EXERCISE GOAL:
Copy out the entries below, swapping each "MVP" for "prototype" and changing nothing else.

*** Opening of INPUT RECORDS ***

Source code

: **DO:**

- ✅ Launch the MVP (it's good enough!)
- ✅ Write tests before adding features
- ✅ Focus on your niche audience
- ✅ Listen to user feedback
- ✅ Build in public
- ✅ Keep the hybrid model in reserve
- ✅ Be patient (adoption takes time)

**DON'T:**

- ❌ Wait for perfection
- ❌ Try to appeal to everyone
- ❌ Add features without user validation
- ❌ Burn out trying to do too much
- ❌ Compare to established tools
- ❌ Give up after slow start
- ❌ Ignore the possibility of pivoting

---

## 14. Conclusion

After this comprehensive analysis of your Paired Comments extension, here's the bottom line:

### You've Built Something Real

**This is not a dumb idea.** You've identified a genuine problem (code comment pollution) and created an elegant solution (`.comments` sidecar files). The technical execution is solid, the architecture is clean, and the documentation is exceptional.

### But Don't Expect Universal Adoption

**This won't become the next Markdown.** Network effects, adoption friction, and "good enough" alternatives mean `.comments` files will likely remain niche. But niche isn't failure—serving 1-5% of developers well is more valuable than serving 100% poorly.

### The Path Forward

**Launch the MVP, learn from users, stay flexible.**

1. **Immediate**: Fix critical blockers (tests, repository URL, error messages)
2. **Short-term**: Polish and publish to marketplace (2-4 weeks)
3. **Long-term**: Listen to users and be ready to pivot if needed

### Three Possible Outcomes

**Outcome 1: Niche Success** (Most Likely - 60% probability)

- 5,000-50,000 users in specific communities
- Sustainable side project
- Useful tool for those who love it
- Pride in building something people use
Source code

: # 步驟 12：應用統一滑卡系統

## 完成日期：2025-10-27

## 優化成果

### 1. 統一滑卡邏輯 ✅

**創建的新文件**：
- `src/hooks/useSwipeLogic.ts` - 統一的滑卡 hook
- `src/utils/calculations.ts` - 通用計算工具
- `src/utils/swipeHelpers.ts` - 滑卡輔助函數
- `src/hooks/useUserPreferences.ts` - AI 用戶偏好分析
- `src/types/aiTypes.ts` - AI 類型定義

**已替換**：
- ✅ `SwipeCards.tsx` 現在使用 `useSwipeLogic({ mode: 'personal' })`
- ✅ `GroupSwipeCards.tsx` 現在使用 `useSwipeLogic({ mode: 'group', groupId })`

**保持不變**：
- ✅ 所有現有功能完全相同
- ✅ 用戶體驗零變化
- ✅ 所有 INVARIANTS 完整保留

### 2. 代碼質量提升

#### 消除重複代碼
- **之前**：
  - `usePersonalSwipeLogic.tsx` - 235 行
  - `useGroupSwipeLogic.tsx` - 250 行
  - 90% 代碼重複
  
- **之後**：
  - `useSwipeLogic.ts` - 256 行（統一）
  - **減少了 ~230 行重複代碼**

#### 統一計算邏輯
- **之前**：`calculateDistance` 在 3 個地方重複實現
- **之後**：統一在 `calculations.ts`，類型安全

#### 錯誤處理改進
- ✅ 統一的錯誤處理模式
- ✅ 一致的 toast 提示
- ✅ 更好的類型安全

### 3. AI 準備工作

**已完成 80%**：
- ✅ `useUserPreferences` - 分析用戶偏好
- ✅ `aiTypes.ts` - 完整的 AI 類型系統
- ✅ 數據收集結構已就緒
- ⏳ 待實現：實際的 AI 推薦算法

*** Close of INPUT RECORDS ***

EXPECTED OUTPUT:
Source code

: **DO:**

- ✅ Launch the prototype (it's good enough!)
- ✅ Write tests before adding features
- ✅ Focus on your niche audience
- ✅ Listen to user feedback
- ✅ Build in public
- ✅ Keep the hybrid model in reserve
- ✅ Be patient (adoption takes time)

**DON'T:**

- ❌ Wait for perfection
- ❌ Try to appeal to everyone
- ❌ Add features without user validation
- ❌ Burn out trying to do too much
- ❌ Compare to established tools
- ❌ Give up after slow start
- ❌ Ignore the possibility of pivoting

---

## 14. Conclusion

After this comprehensive analysis of your Paired Comments extension, here's the bottom line:

### You've Built Something Real

**This is not a dumb idea.** You've identified a genuine problem (code comment pollution) and created an elegant solution (`.comments` sidecar files). The technical execution is solid, the architecture is clean, and the documentation is exceptional.

### But Don't Expect Universal Adoption

**This won't become the next Markdown.** Network effects, adoption friction, and "good enough" alternatives mean `.comments` files will likely remain niche. But niche isn't failure—serving 1-5% of developers well is more valuable than serving 100% poorly.

### The Path Forward

**Launch the prototype, learn from users, stay flexible.**

1. **Immediate**: Fix critical blockers (tests, repository URL, error messages)
2. **Short-term**: Polish and publish to marketplace (2-4 weeks)
3. **Long-term**: Listen to users and be ready to pivot if needed

### Three Possible Outcomes

**Outcome 1: Niche Success** (Most Likely - 60% probability)

- 5,000-50,000 users in specific communities
- Sustainable side project
- Useful tool for those who love it
- Pride in building something people use
Source code

: # 步驟 12：應用統一滑卡系統

## 完成日期：2025-10-27

## 優化成果

### 1. 統一滑卡邏輯 ✅

**創建的新文件**：
- `src/hooks/useSwipeLogic.ts` - 統一的滑卡 hook
- `src/utils/calculations.ts` - 通用計算工具
- `src/utils/swipeHelpers.ts` - 滑卡輔助函數
- `src/hooks/useUserPreferences.ts` - AI 用戶偏好分析
- `src/types/aiTypes.ts` - AI 類型定義

**已替換**：
- ✅ `SwipeCards.tsx` 現在使用 `useSwipeLogic({ mode: 'personal' })`
- ✅ `GroupSwipeCards.tsx` 現在使用 `useSwipeLogic({ mode: 'group', groupId })`

**保持不變**：
- ✅ 所有現有功能完全相同
- ✅ 用戶體驗零變化
- ✅ 所有 INVARIANTS 完整保留

### 2. 代碼質量提升

#### 消除重複代碼
- **之前**：
  - `usePersonalSwipeLogic.tsx` - 235 行
  - `useGroupSwipeLogic.tsx` - 250 行
  - 90% 代碼重複
  
- **之後**：
  - `useSwipeLogic.ts` - 256 行（統一）
  - **減少了 ~230 行重複代碼**

#### 統一計算邏輯
- **之前**：`calculateDistance` 在 3 個地方重複實現
- **之後**：統一在 `calculations.ts`，類型安全

#### 錯誤處理改進
- ✅ 統一的錯誤處理模式
- ✅ 一致的 toast 提示
- ✅ 更好的類型安全

### 3. AI 準備工作

**已完成 80%**：
- ✅ `useUserPreferences` - 分析用戶偏好
- ✅ `aiTypes.ts` - 完整的 AI 類型系統
- ✅ 數據收集結構已就緒
- ⏳ 待實現：實際的 AI 推薦算法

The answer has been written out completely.